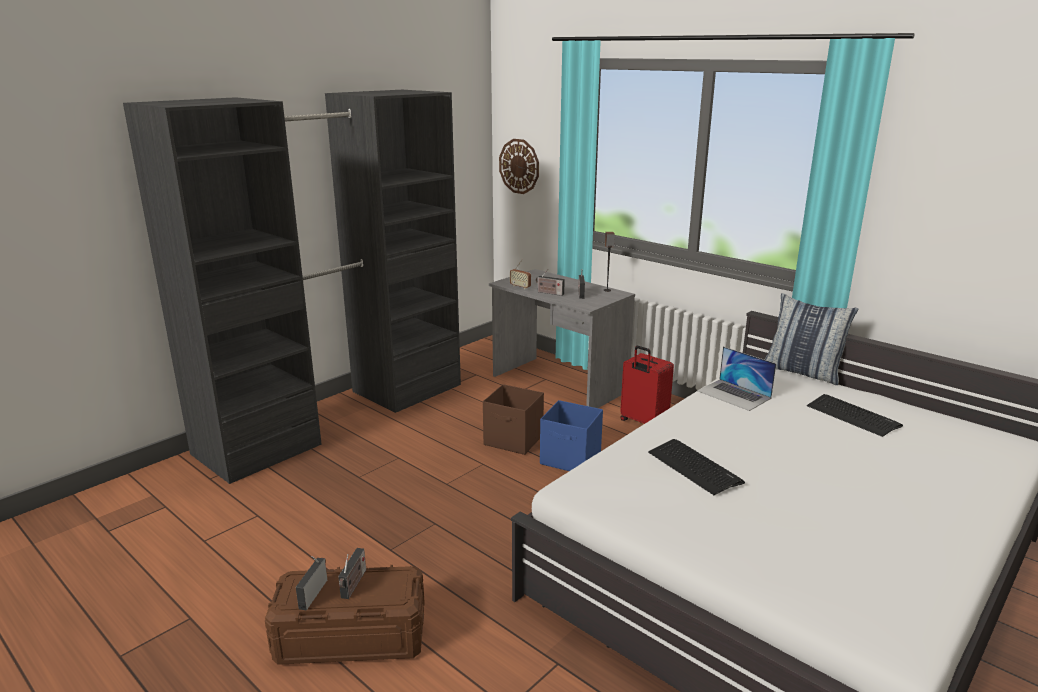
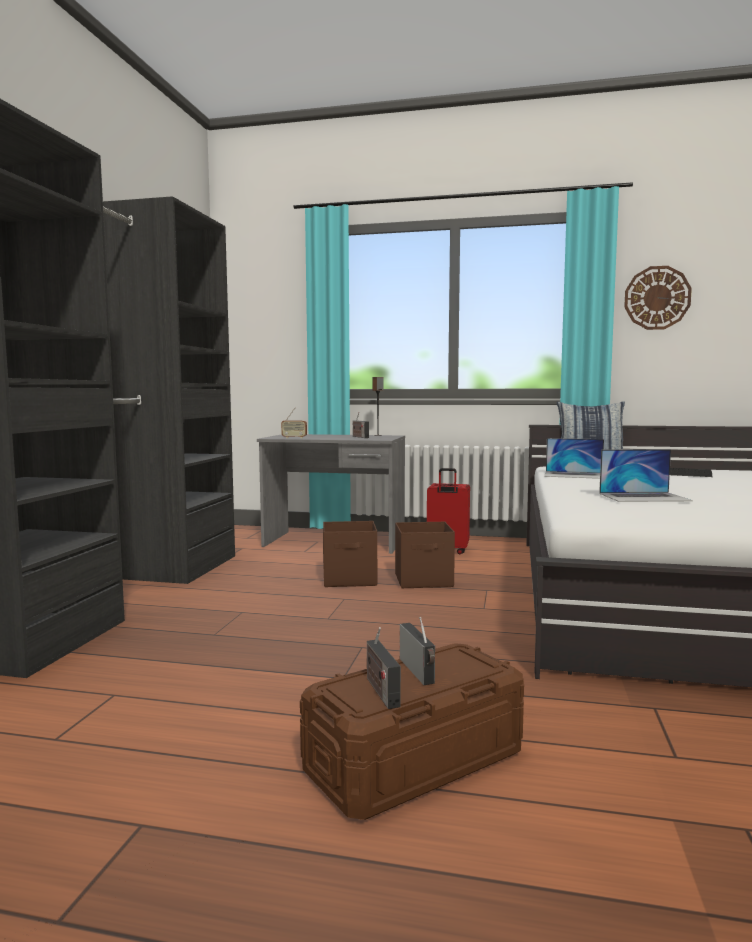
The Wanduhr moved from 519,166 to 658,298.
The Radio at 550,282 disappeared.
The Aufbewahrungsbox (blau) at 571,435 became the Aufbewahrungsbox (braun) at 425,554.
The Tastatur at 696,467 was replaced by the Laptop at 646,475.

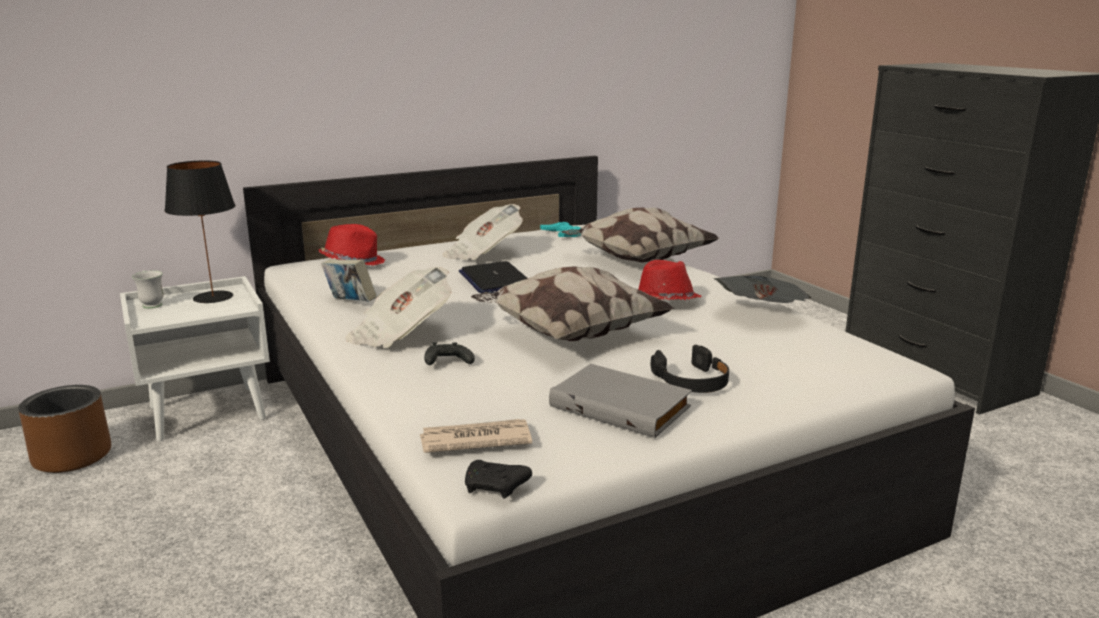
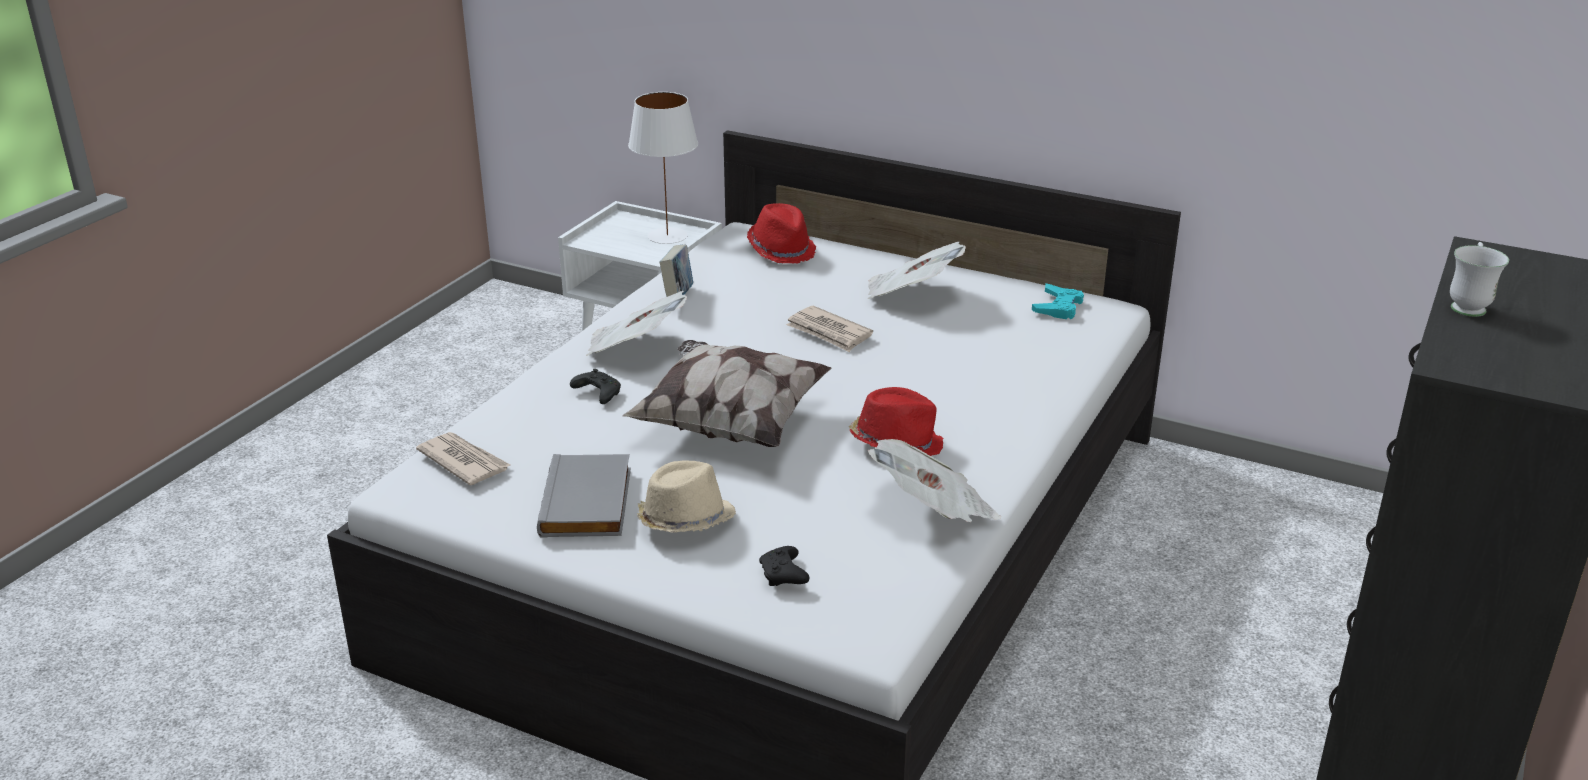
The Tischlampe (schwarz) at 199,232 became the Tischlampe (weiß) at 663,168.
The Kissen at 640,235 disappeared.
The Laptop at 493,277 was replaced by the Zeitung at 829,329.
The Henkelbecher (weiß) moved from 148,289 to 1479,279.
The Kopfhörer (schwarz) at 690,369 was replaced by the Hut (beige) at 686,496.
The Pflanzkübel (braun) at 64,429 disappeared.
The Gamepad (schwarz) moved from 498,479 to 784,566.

...

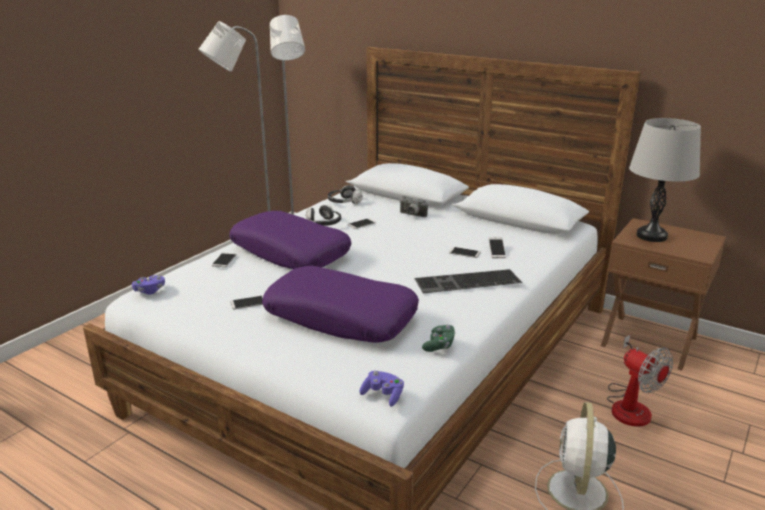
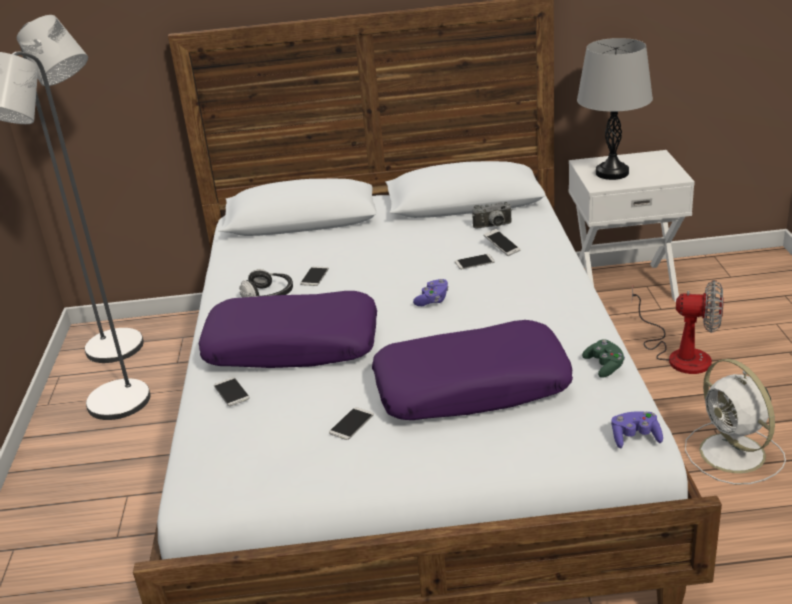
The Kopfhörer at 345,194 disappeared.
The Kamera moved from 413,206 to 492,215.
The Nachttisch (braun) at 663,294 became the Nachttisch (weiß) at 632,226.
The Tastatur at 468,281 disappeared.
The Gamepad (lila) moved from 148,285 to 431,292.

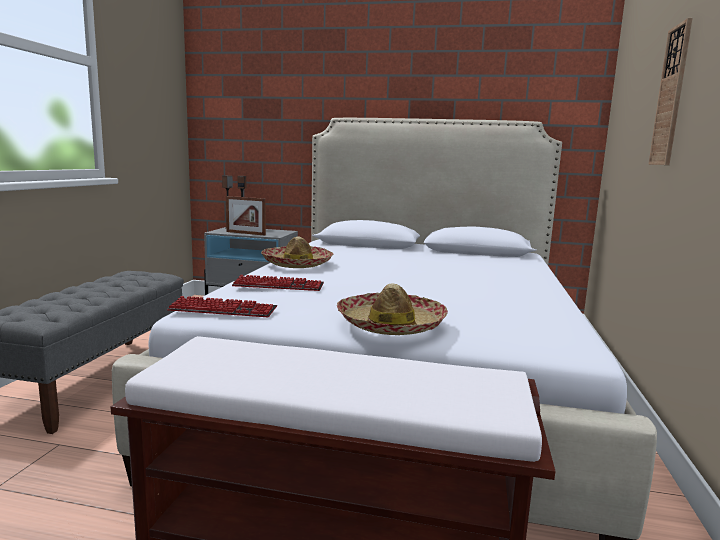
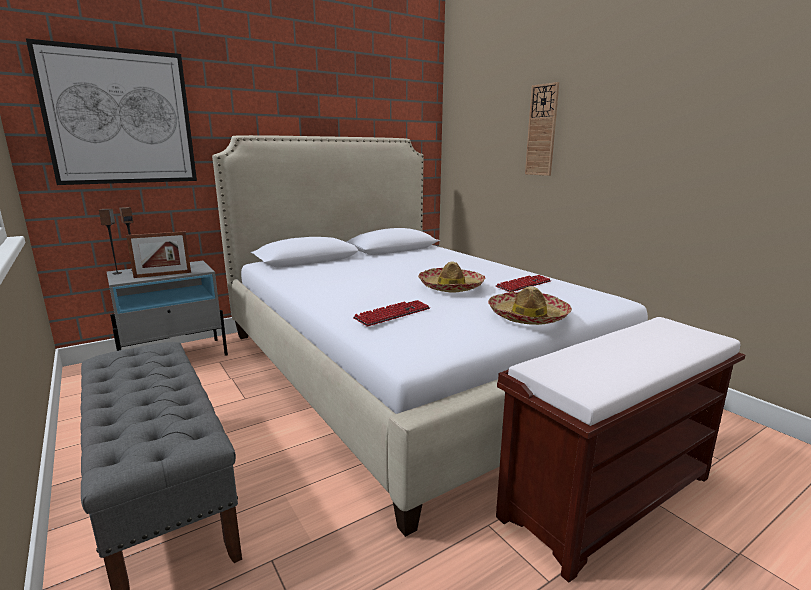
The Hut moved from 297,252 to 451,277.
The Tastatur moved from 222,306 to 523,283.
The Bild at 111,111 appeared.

## Exercise directions
Could you transcribe the entries above word for word, from the line with "The Wanduhr moved from 519,166 to 658,298." down to the line with "The Aufbewahrungsbox (blau)", keeping both?

## Output of the task
The Wanduhr moved from 519,166 to 658,298.
The Radio at 550,282 disappeared.
The Aufbewahrungsbox (blau) at 571,435 became the Aufbewahrungsbox (braun) at 425,554.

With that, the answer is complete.